Goal of the exercise. Look below for the line that contains "Creating config file /etc/php/8.1/mods-available/shmop.ini", then copy it and each following line exactly, through and including the line that contains "Creating config file /etc/php/8.1/mods-available/sysvsem.ini".

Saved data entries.
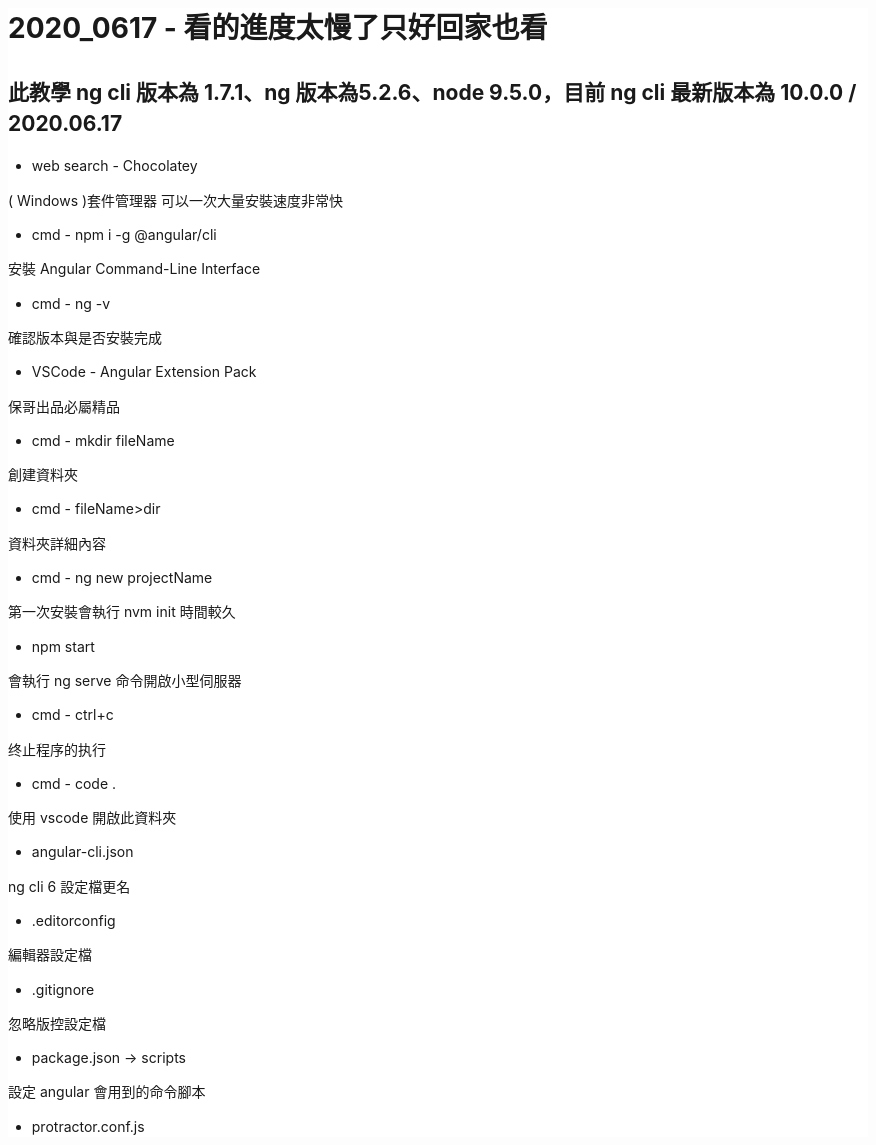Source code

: # 2020_0617 - 看的進度太慢了只好回家也看

## 此教學 ng cli 版本為 1.7.1、ng 版本為5.2.6、node 9.5.0，目前 ng cli 最新版本為 10.0.0 / 2020.06.17

* web search - Chocolatey

( Windows )套件管理器 可以一次大量安裝速度非常快

* cmd - npm i -g @angular/cli

安裝 Angular Command-Line Interface

* cmd - ng -v

確認版本與是否安裝完成

* VSCode - Angular Extension Pack

保哥出品必屬精品

* cmd - mkdir fileName

創建資料夾

* cmd - fileName>dir

資料夾詳細內容

* cmd - ng new projectName

第一次安裝會執行 nvm init 時間較久

* npm start

會執行 ng serve 命令開啟小型伺服器

* cmd - ctrl+c

终止程序的执行

* cmd - code .

使用 vscode 開啟此資料夾

* angular-cli.json

ng cli 6 設定檔更名

* .editorconfig

編輯器設定檔

* .gitignore

忽略版控設定檔

* package.json -> scripts

設定 angular 會用到的命令腳本

* protractor.conf.js
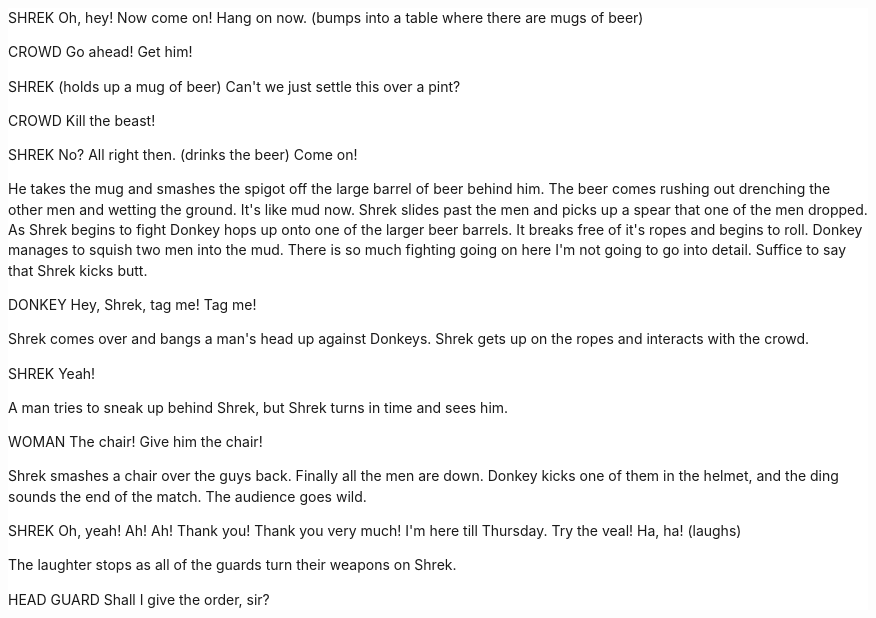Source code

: SHREK
Oh, hey! Now come on! Hang on now. (bumps 
into a table where there are mugs of 
beer)

CROWD
Go ahead! Get him!

SHREK
(holds up a mug of beer) Can't we just 
settle this over a pint?

CROWD
Kill the beast!

SHREK
No? All right then. (drinks the beer) 
Come on!

He takes the mug and smashes the spigot off the large barrel 
of beer behind him. The beer comes rushing out drenching the 
other men and wetting the ground. It's like mud now. Shrek slides 
past the men and picks up a spear that one of the men dropped. 
As Shrek begins to fight Donkey hops up onto one of the larger 
beer barrels. It breaks free of it's ropes and begins to roll. 
Donkey manages to squish two men into the mud. There is so much 
fighting going on here I'm not going to go into detail. Suffice 
to say that Shrek kicks butt.

DONKEY
Hey, Shrek, tag me! Tag me!

Shrek comes over and bangs a man's head up against Donkeys. Shrek 
gets up on the ropes and interacts with the crowd.

SHREK
Yeah!

A man tries to sneak up behind Shrek, but Shrek turns in time 
and sees him.

WOMAN
The chair! Give him the chair!

Shrek smashes a chair over the guys back. Finally all the men 
are down. Donkey kicks one of them in the helmet, and the ding 
sounds the end of the match. The audience goes wild.

SHREK
Oh, yeah! Ah! Ah! Thank you! Thank you 
very much! I'm here till Thursday. Try 
the veal! Ha, ha! (laughs)

The laughter stops as all of the guards turn their weapons on 
Shrek.

HEAD GUARD
Shall I give the order, sir?
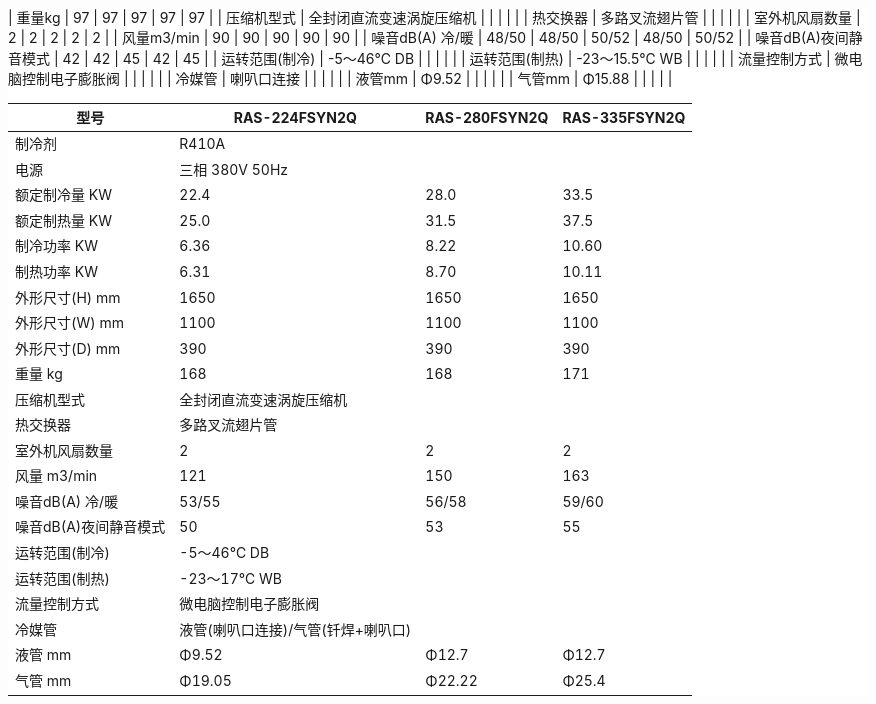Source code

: | 重量kg          | 97            | 97            | 97            | 97            | 97            |
| 压缩机型式         | 全封闭直流变速涡旋压缩机  |               |               |               |               |
| 热交换器          | 多路叉流翅片管       |               |               |               |               |
| 室外机风扇数量       | 2             | 2             | 2             | 2             | 2             |
| 风量m3/min      | 90            | 90            | 90            | 90            | 90            |
| 噪音dB(A) 冷/暖   | 48/50         | 48/50         | 50/52         | 48/50         | 50/52         |
| 噪音dB(A)夜间静音模式 | 42            | 42            | 45            | 42            | 45            |
| 运转范围(制冷)      | -5～46℃ DB     |               |               |               |               |
| 运转范围(制热)      | -23～15.5℃ WB  |               |               |               |               |
| 流量控制方式        | 微电脑控制电子膨胀阀    |               |               |               |               |
| 冷媒管           | 喇叭口连接         |               |               |               |               |
| 液管mm          | Φ9.52         |               |               |               |               |
| 气管mm          | Φ15.88        |               |               |               |               |

| 型号            | RAS-224FSYN2Q        | RAS-280FSYN2Q | RAS-335FSYN2Q |
| ------------- | -------------------- | ------------- | ------------- |
| 制冷剂           | R410A                |               |               |
| 电源            | 三相 380V 50Hz         |               |               |
| 额定制冷量 KW      | 22.4                 | 28.0          | 33.5          |
| 额定制热量 KW      | 25.0                 | 31.5          | 37.5          |
| 制冷功率 KW       | 6.36                 | 8.22          | 10.60         |
| 制热功率 KW       | 6.31                 | 8.70          | 10.11         |
| 外形尺寸(H) mm    | 1650                 | 1650          | 1650          |
| 外形尺寸(W) mm    | 1100                 | 1100          | 1100          |
| 外形尺寸(D) mm    | 390                  | 390           | 390           |
| 重量 kg         | 168                  | 168           | 171           |
| 压缩机型式         | 全封闭直流变速涡旋压缩机         |               |               |
| 热交换器          | 多路叉流翅片管              |               |               |
| 室外机风扇数量       | 2                    | 2             | 2             |
| 风量 m3/min     | 121                  | 150           | 163           |
| 噪音dB(A) 冷/暖   | 53/55                | 56/58         | 59/60         |
| 噪音dB(A)夜间静音模式 | 50                   | 53            | 55            |
| 运转范围(制冷)      | -5～46℃ DB            |               |               |
| 运转范围(制热)      | -23～17℃ WB           |               |               |
| 流量控制方式        | 微电脑控制电子膨胀阀           |               |               |
| 冷媒管           | 液管(喇叭口连接)/气管(钎焊+喇叭口) |               |               |
| 液管 mm         | Φ9.52                | Φ12.7         | Φ12.7         |
| 气管 mm         | Φ19.05               | Φ22.22        | Φ25.4         |
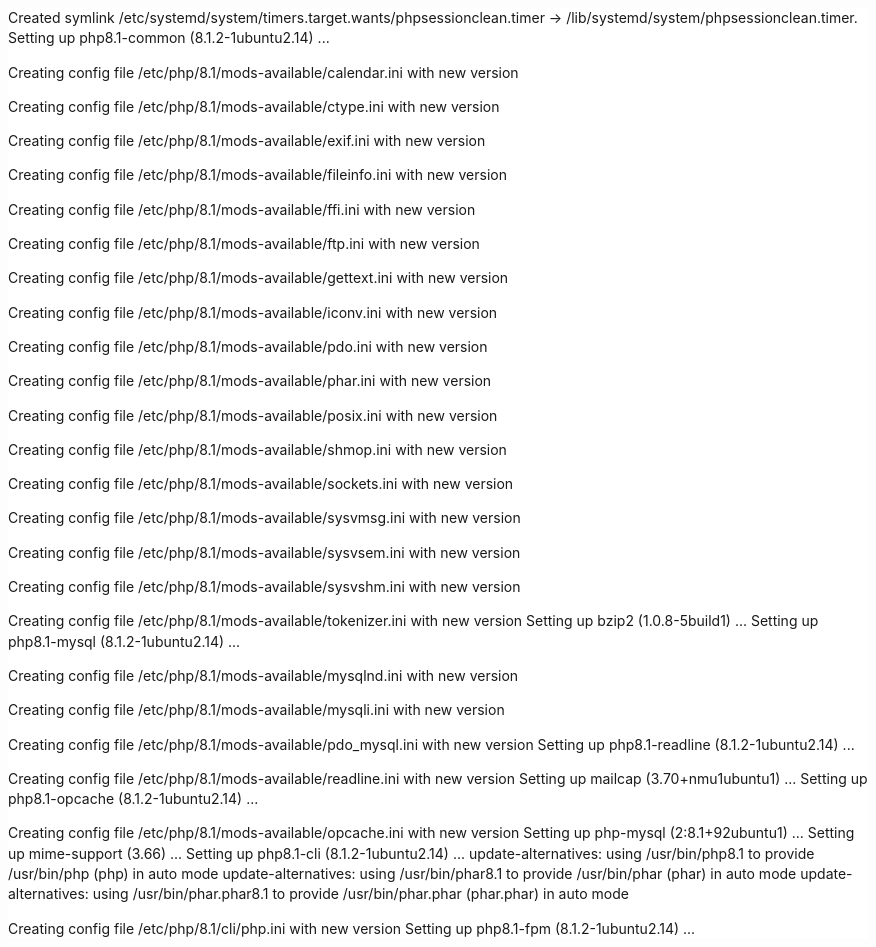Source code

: Created symlink /etc/systemd/system/timers.target.wants/phpsessionclean.timer → /lib/systemd/system/phpsessionclean.timer.
Setting up php8.1-common (8.1.2-1ubuntu2.14) ...

Creating config file /etc/php/8.1/mods-available/calendar.ini with new version

Creating config file /etc/php/8.1/mods-available/ctype.ini with new version

Creating config file /etc/php/8.1/mods-available/exif.ini with new version

Creating config file /etc/php/8.1/mods-available/fileinfo.ini with new version

Creating config file /etc/php/8.1/mods-available/ffi.ini with new version

Creating config file /etc/php/8.1/mods-available/ftp.ini with new version

Creating config file /etc/php/8.1/mods-available/gettext.ini with new version

Creating config file /etc/php/8.1/mods-available/iconv.ini with new version

Creating config file /etc/php/8.1/mods-available/pdo.ini with new version

Creating config file /etc/php/8.1/mods-available/phar.ini with new version

Creating config file /etc/php/8.1/mods-available/posix.ini with new version

Creating config file /etc/php/8.1/mods-available/shmop.ini with new version

Creating config file /etc/php/8.1/mods-available/sockets.ini with new version

Creating config file /etc/php/8.1/mods-available/sysvmsg.ini with new version

Creating config file /etc/php/8.1/mods-available/sysvsem.ini with new version

Creating config file /etc/php/8.1/mods-available/sysvshm.ini with new version

Creating config file /etc/php/8.1/mods-available/tokenizer.ini with new version
Setting up bzip2 (1.0.8-5build1) ...
Setting up php8.1-mysql (8.1.2-1ubuntu2.14) ...

Creating config file /etc/php/8.1/mods-available/mysqlnd.ini with new version

Creating config file /etc/php/8.1/mods-available/mysqli.ini with new version

Creating config file /etc/php/8.1/mods-available/pdo_mysql.ini with new version
Setting up php8.1-readline (8.1.2-1ubuntu2.14) ...

Creating config file /etc/php/8.1/mods-available/readline.ini with new version
Setting up mailcap (3.70+nmu1ubuntu1) ...
Setting up php8.1-opcache (8.1.2-1ubuntu2.14) ...

Creating config file /etc/php/8.1/mods-available/opcache.ini with new version
Setting up php-mysql (2:8.1+92ubuntu1) ...
Setting up mime-support (3.66) ...
Setting up php8.1-cli (8.1.2-1ubuntu2.14) ...
update-alternatives: using /usr/bin/php8.1 to provide /usr/bin/php (php) in auto mode
update-alternatives: using /usr/bin/phar8.1 to provide /usr/bin/phar (phar) in auto mode
update-alternatives: using /usr/bin/phar.phar8.1 to provide /usr/bin/phar.phar (phar.phar) in auto mode

Creating config file /etc/php/8.1/cli/php.ini with new version
Setting up php8.1-fpm (8.1.2-1ubuntu2.14) ...
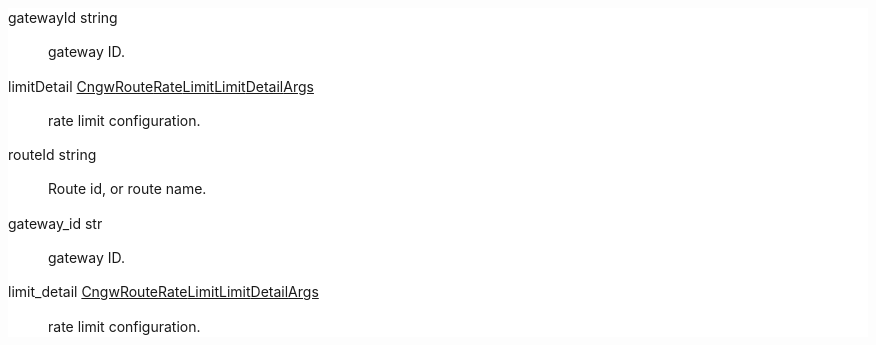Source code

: <div>
<pulumi-choosable type="language" values="javascript,typescript">
<dl class="resources-properties"><dt class="property-required"
            title="Required">
        <span id="gatewayid_nodejs">
<a data-swiftype-name="resource-property" data-swiftype-type="text" href="#gatewayid_nodejs" style="color: inherit; text-decoration: inherit;">gateway<wbr>Id</a>
</span>
        <span class="property-indicator"></span>
        <span class="property-type">string</span>
    </dt>
    <dd><p>gateway ID.</p>
</dd><dt class="property-required"
            title="Required">
        <span id="limitdetail_nodejs">
<a data-swiftype-name="resource-property" data-swiftype-type="text" href="#limitdetail_nodejs" style="color: inherit; text-decoration: inherit;">limit<wbr>Detail</a>
</span>
        <span class="property-indicator"></span>
        <span class="property-type"><a href="#cngwrouteratelimitlimitdetail">Cngw<wbr>Route<wbr>Rate<wbr>Limit<wbr>Limit<wbr>Detail<wbr>Args</a></span>
    </dt>
    <dd><p>rate limit configuration.</p>
</dd><dt class="property-required"
            title="Required">
        <span id="routeid_nodejs">
<a data-swiftype-name="resource-property" data-swiftype-type="text" href="#routeid_nodejs" style="color: inherit; text-decoration: inherit;">route<wbr>Id</a>
</span>
        <span class="property-indicator"></span>
        <span class="property-type">string</span>
    </dt>
    <dd><p>Route id, or route name.</p>
</dd></dl>
</pulumi-choosable>
</div>

<div>
<pulumi-choosable type="language" values="python">
<dl class="resources-properties"><dt class="property-required"
            title="Required">
        <span id="gateway_id_python">
<a data-swiftype-name="resource-property" data-swiftype-type="text" href="#gateway_id_python" style="color: inherit; text-decoration: inherit;">gateway_<wbr>id</a>
</span>
        <span class="property-indicator"></span>
        <span class="property-type">str</span>
    </dt>
    <dd><p>gateway ID.</p>
</dd><dt class="property-required"
            title="Required">
        <span id="limit_detail_python">
<a data-swiftype-name="resource-property" data-swiftype-type="text" href="#limit_detail_python" style="color: inherit; text-decoration: inherit;">limit_<wbr>detail</a>
</span>
        <span class="property-indicator"></span>
        <span class="property-type"><a href="#cngwrouteratelimitlimitdetail">Cngw<wbr>Route<wbr>Rate<wbr>Limit<wbr>Limit<wbr>Detail<wbr>Args</a></span>
    </dt>
    <dd><p>rate limit configuration.</p>
</dd><dt class="property-required"
            title="Required">
        <span id="route_id_python">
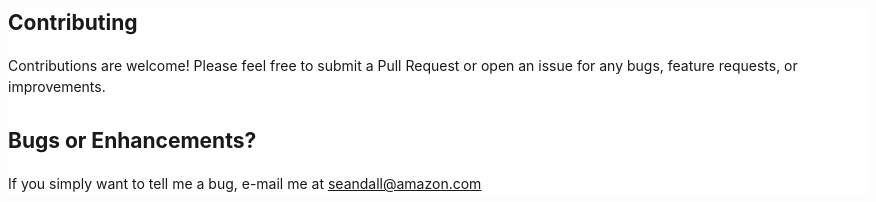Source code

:  

## Contributing

Contributions are welcome! Please feel free to submit a Pull Request or open an issue for any bugs, feature requests, or improvements.

## Bugs or Enhancements?
If you simply want to tell me a bug, e-mail me at [seandall@amazon.com](mailto:seandall@amazon.com)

Task result.
Creating config file /etc/php/8.1/mods-available/shmop.ini with new version

Creating config file /etc/php/8.1/mods-available/sockets.ini with new version

Creating config file /etc/php/8.1/mods-available/sysvmsg.ini with new version

Creating config file /etc/php/8.1/mods-available/sysvsem.ini with new version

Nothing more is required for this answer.